単純に、“自分の手で何か動かせる場所”がいいなって思っただけ」
「動かせる場所……」
「そう。部活とかって、試合って勝つか負けるかじゃん。
でも生徒会って、アイデア出せば形になる。動けば結果が出る。……そういうの、気持ちよくない?」
彼女の言葉は軽い口調のままだった。

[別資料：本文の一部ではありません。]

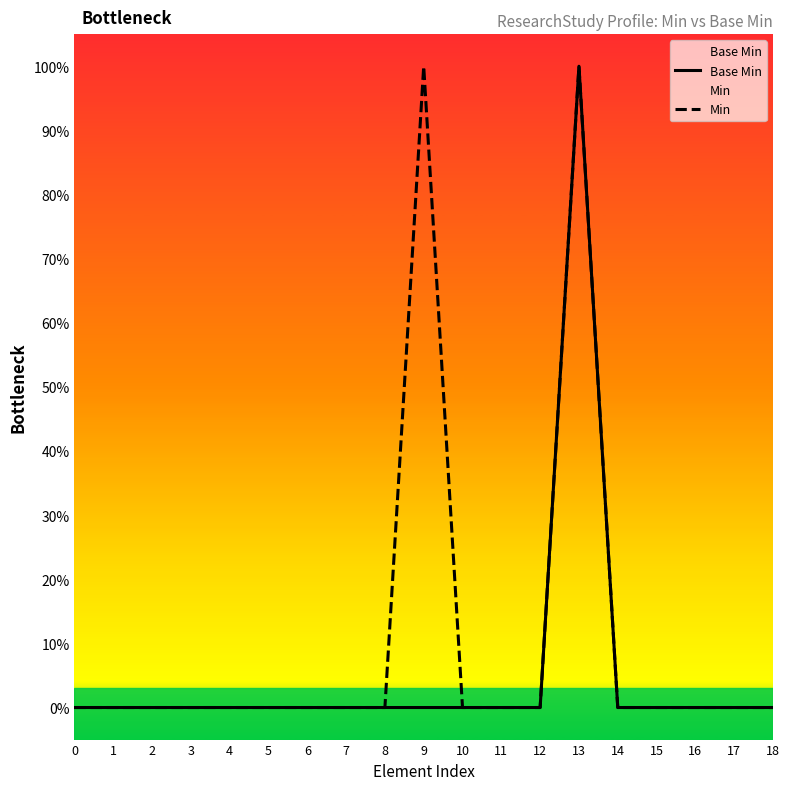

Is the value of Min at 7 greater than the value of Base Min at 17?

No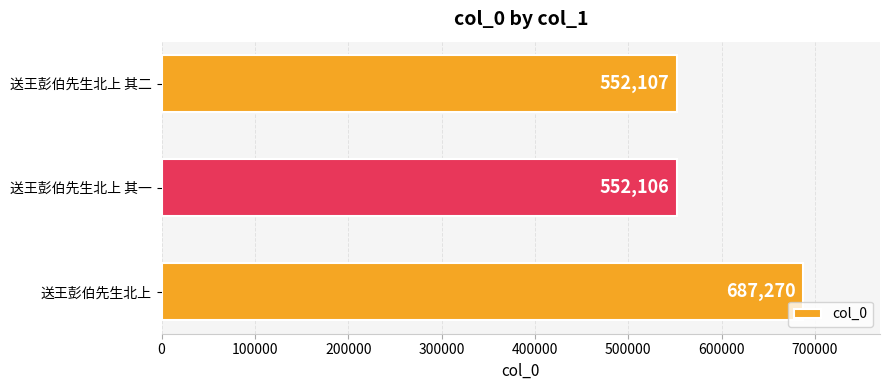

How many series are shown in this chart?

1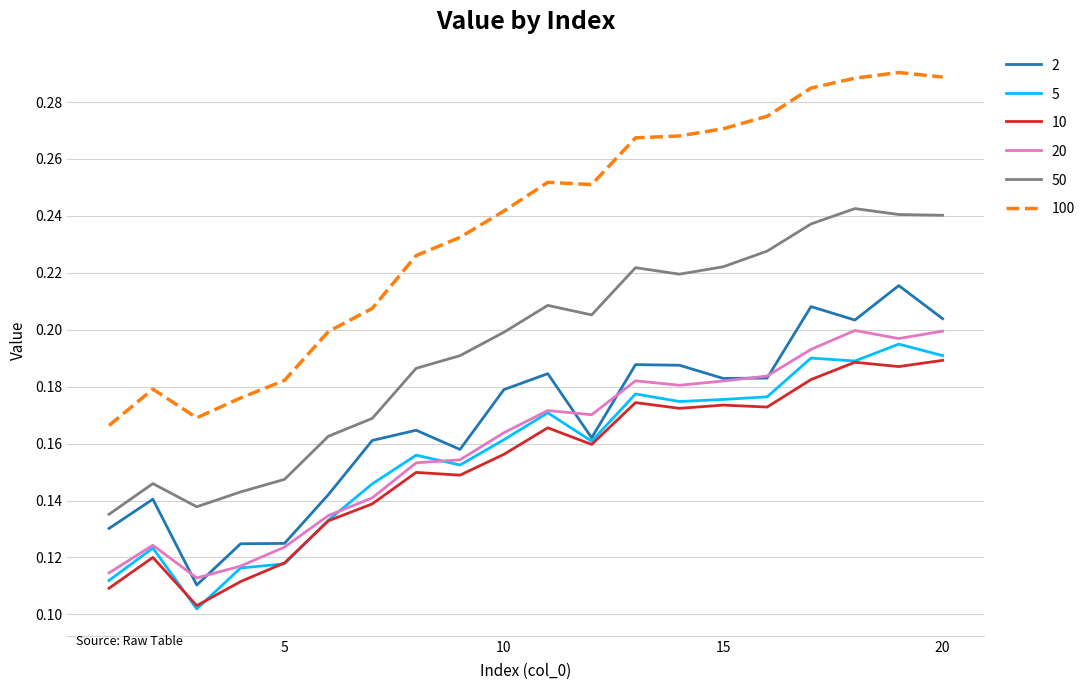

Count the 100 values in the range 0 to 1.

20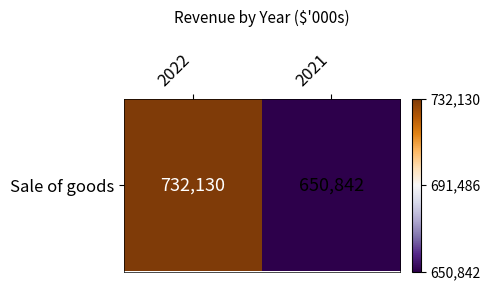

Reading left to right, transcribe all the data shown in this chart.

1	0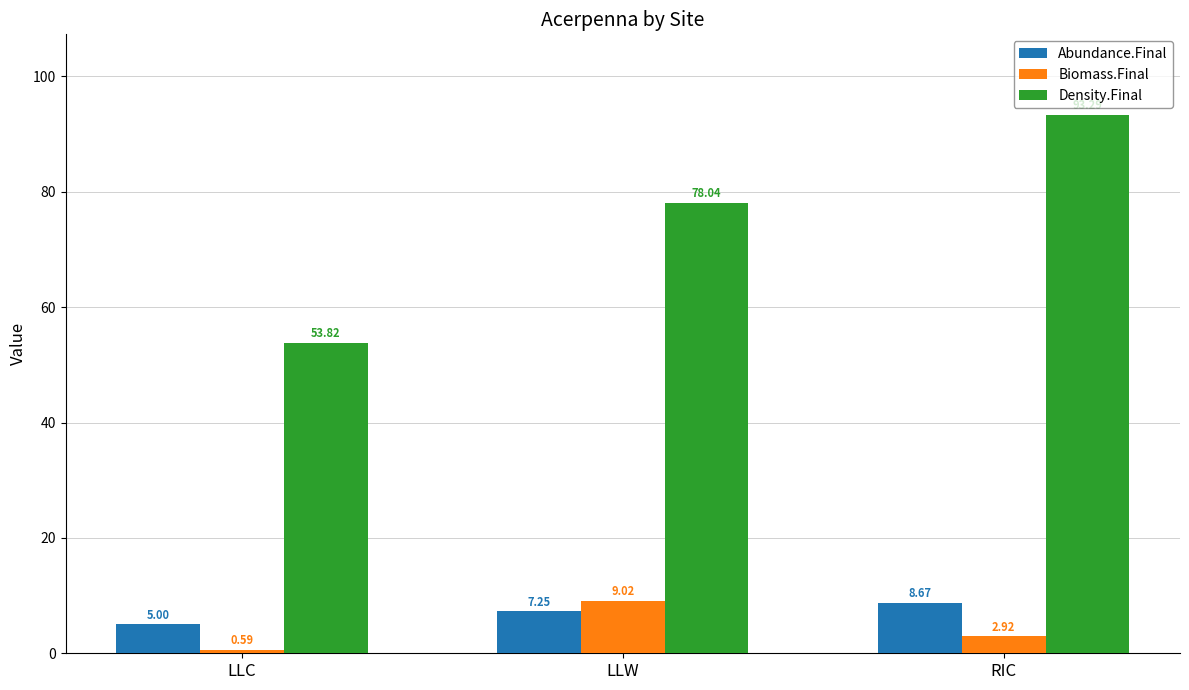

What is the label of the 1st bar from the right?

RIC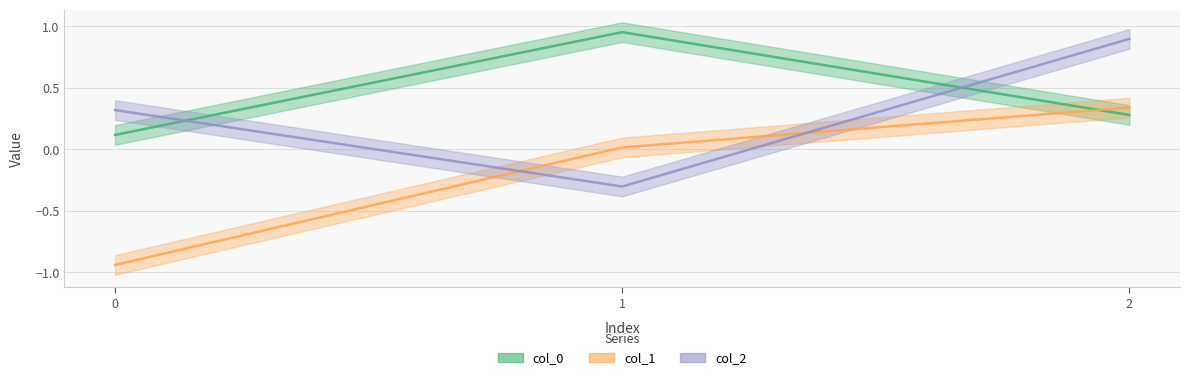

Is it true that col_1 equals -0.6 at 0?

False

けれど、妙に響いた。
「自分で動かせる」――その響きが、今の伊吹には眩しかった。
「……俺は、何も動かしてねぇな」
「え?」
「いや、なんでもない」
歩きながら、伊吹はふっと息を吐いた。
校門の前、春の風が制服を揺らす。
莉緒はそんな伊吹を横目で見ながら、少しだけ微笑んだ。
「アンタさ、たぶん頑張る方向間違えるタイプだよね」
「……どういう意味だよ」
「本気出すのが怖くなるくせに、結局サボれない。
でもそれってさ、裏を返せば“ちゃんと前に進みたい”ってことじゃん」
あっけらかんとした口調。
けれど、その言葉がなぜか胸の奥に刺さった。
(……前に進みたい、か)
昨夜の公園で、足を止められなかった理由。
あの時も、どこかで“まだ終わってない”と信じていたのかもしれない。
「……お前って、たまに核心つくよな」
「うち? ただの天才だから」
冗談めかして笑う莉緒。
その笑顔を見て、伊吹も思わず小さく吹き出した。
空は、昨日よりも少しだけ澄んでいた。
春の陽射しの中、二人の影が並んで伸びていく。
(俺は、まだ迷ってる。でも――止まってはいけない)
伊吹は心の中でそう呟いた。
迷いの中でも、少しずつ何かが動き出している。
その確信だけを胸に、彼は校門をくぐった。